Hi Kent,
you recently grumbled about strings not not passing the C++ to JS boundary well and giving you some problems with non-ASCII data in ExQuilla. Can you please give some details.
I'm a bit surprised since IDL allows AUTF8String that should be able to carry any UTF-8 string, and JS strings can even carry binary data, like here:
https://dxr.mozilla.org/comm-central/rev/902ced95970415d12786f23af1292c5fd3800971/mail/components/compose/content/MsgComposeCommands.js#5727 -- streamData += stream.readBytes(stream.available());
Joshua wrote on the issue recently:
On 30/12/2016 16:11, Joshua Cranmer 🐧 wrote:
Parameters of type string or ACString are interpreted as bytestrings when called from JS, which is to say that each character is converted by dropping the high byte (i.e., ISO-8859-1). A parameter of type AUTF8String is converted to UTF-8, and wstring and AString retain UTF-16. The confusing part is that all of these parameters are treated as the same string type in JS, and ACString and AUTF8String have the same C++ representation.
Jörg.
On 8/27/2017 1:06 PM, Jörg Knobloch wrote:
Hi Kent,
you recently grumbled about strings not not passing the C++ to JS
boundary well and giving you some problems with non-ASCII data in
ExQuilla. Can you please give some details.
The specific issues that I have were with the folder name, which gets
confusing because of complex interactions between the displayed folder
name and folder URI, file folder name, and canonical folder URIs
("Trash", "Inbox") whose names may get translated by either us or by the
host server. Add to that the very strange way that the
nsIDBFolderInfo.idl interacts with nsIMsgFolderCacheElement and
panacea.dat, and it is amazingly difficult to even figure out how folder
names get set. This is a great example of a design that is out of control.
In any case, XPCONNECT does have types like AUTF8String that work, but
in the critical location nsIDBFolderInfo.idl we use ACString instead for
folderName. It is non-intuitive that ACString does not work for UTF-8
strings, but I know that now. That one is not my fault, but knowing what
I know today, this one in nsIMsgFolder is my fault (but fortunately is
rarely used):
|ACString getInheritedStringProperty(in string propertyName); |
So changes need to be made both in nsIDBFolderInfo and
nsIMsgFolderCacheElement to convert ACString to AUTF8String to allow
proper handling of UTF8 folder properties.

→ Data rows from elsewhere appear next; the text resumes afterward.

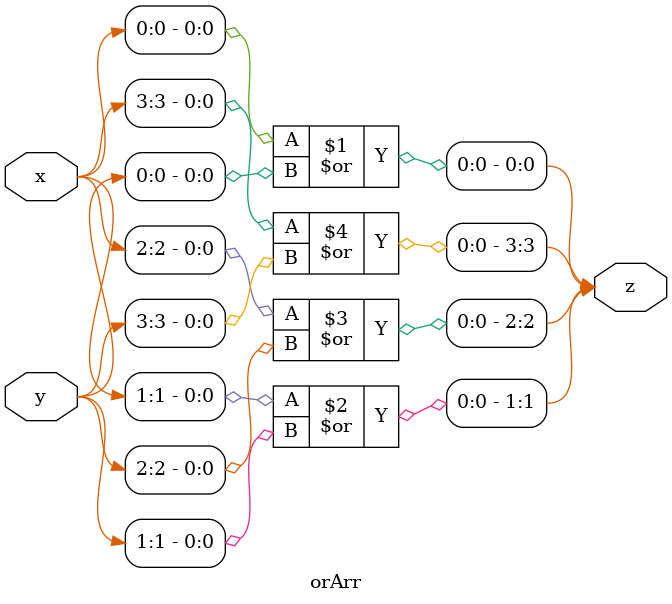
<source format=v>
module orArr(x, y, z);
input [3:0] x,y;
output [3:0] z;

or g1(z[0], x[0], y[0]);
or g2(z[1], x[1], y[1]);
or g3(z[2], x[2], y[2]);
or g4(z[3], x[3], y[3]);

endmodule

</source>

At some point I need to start updating ExQuilla for the upcoming TB 59,
and I'll try to address these issues at that point.
:rkent
||
R Kent James wrote on 28.08.2017 19:40:
The specific issues that I have were with the folder name, which gets
confusing because of complex interactions between the displayed folder
name and folder URI, file folder name, and canonical folder URIs
("Trash", "Inbox") whose names may get translated by either us or by
the host server. Add to that the very strange way that the
nsIDBFolderInfo.idl interacts with nsIMsgFolderCacheElement and
panacea.dat, and it is amazingly difficult to even figure out how
folder names get set. This is a great example of a design that is out
of control.
Well, that's just warts. Not necessarily bad design.
In any case, XPCONNECT does have types like AUTF8String that work, but
in the critical location nsIDBFolderInfo.idl we use ACString instead
for folderName. It is non-intuitive that ACString does not work for
UTF-8 strings, but I know that now. That one is not my fault, but
knowing what I know today, this one in nsIMsgFolder is my fault (but
fortunately is rarely used):
|ACString getInheritedStringProperty(in string propertyName); |
So changes need to be made both in nsIDBFolderInfo and
nsIMsgFolderCacheElement to convert ACString to AUTF8String to allow
proper handling of UTF8 folder properties.
Yeah, ACString is ASCII only, IIRC.
AUTF8String is Unicode, obviously.
Both are 8 bit character strings, but the encoding is different. With
ACString, the number of characters matches the number of bytes, which
allows easier allocation, access, comparison etc.. With UTF8, that is
not the case.
You want ACString only for things that are protocol codes (e.g. HTML
tags, IMAP commands etc.) Anything user-visible should be UTF8.
Given that JS strings are always Unicode, using AUTF8String there might
make things easier, too. Like you said :)
Ben
On 8/28/2017 6:58 PM, Ben Bucksch wrote:
Yeah, ACString is ASCII only, IIRC.
ACString and string convert by basically zero-extending the bytes or
lopping off high bits. There used to be a check that warned in debug
builds if values in the range \x80-\xff was passed in, but I think that
was removed for one or both types. (The term that the JS engine uses for
these kinds of strings is Latin1String--that is, they can only store the
Latin-1 page of Unicode, U+0000-U+00FF).
You want ACString only for things that are protocol codes (e.g. HTML
tags, IMAP commands etc.) Anything user-visible should be UTF8.
Given that JS strings are always Unicode, using AUTF8String there
might make things easier, too. Like you said :)
I'd say everything should be AUTF8String--it can be hard to tell what
you might want to make non-ASCII eventually. There are some cases that
might be ACString or string, but if you're asking the question, it means
you don't know, and the cases that want ACString or string are really
only for cases where people should know the answer.
--
Joshua Cranmer
Thunderbird and DXR developer
Source code archæologist